THINGS TO DO:
1. Summarize the parenting article in two sentences.
2. According to the parenting article, for how many years did the author wear a school uniform?
3. Write out the parenting article from "by Ashley Stoney" to "up for life.".

DOCUMENT TEXT:
· · · · ·
Life

Photo courtesy of Ashley Stoney

How To Tell Your Kid She's Pretty Without Messing Her Up For Life

by Ashley Stoney

There are so many initiatives these days aimed at telling girls they are smart, brave, independent, inspiring and any other number of positive adjectives that don't reduce our girls to potentially nice, loving, and attractive homemakers and wives. We tell them they're clever, amazing... anything but "pretty." But there are reasons to tell your kid she's pretty, and ways to do it that don't f*ck her up for life.

As a grade-school alumna who wore a school uniform for 14 years — and attended an all-girls school for four of those years — I know first-hand what it's like to hide all signs of femininity under a baggy pinafore. It was a world apart from the fashion-forward university where I became obsessed with designer clothes. Planning my outfits each morning became time-consuming to a point where I’d opt to eat in the cafeteria in the all-girls dorm next door to avoid the social pressure of seeing boys, and feeling the need to look cool for them.

Fast-forward to today, two kids later, and my high school friends — from the single-sex school — are deliberate about complimenting my daughters when they see them, but for every “pretty” comment they conscientiously add, “and smart.”

Sometimes, I wish I grew up in a culture that actually did tell me I was pretty.

Beyond the general notion that placing an emphasis on looks is bad for girls because we know we are worth so much more, how bad is it to actually tell a young girl she’s pretty? Last year, a Northwestern University psychology professor Renee Engeln published Beauty Sick: How the Cultural Obsession with Beauty Hurts Girls and Women, in which she explained that "It's difficult to engage with the state of the economy, the state of politics or the state of our education system if you're too busy worrying about the state of your muffin top, the state of your cellulite or the state of your makeup."
· · · · ·
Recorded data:
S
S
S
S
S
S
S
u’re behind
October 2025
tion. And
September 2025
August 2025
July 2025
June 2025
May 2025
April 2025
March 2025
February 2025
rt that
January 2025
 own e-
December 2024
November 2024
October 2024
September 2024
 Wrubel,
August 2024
· · · · ·
ANSWERS PER TASK:
1. Although many efforts urge praising girls as smart, brave and independent rather than pretty, the article argues that there are reasons to tell a daughter she's pretty and ways to do it without harming her. The author recalls hiding all signs of femininity under a school uniform for 14 years, and the article cites psychology professor Renee Engeln's view that worrying about looks makes it hard to engage with the economy, politics or education.

2. 14 years.

3.
by Ashley Stoney

There are so many initiatives these days aimed at telling girls they are smart, brave, independent, inspiring and any other number of positive adjectives that don't reduce our girls to potentially nice, loving, and attractive homemakers and wives. We tell them they're clever, amazing... anything but "pretty." But there are reasons to tell your kid she's pretty, and ways to do it that don't f*ck her up for life.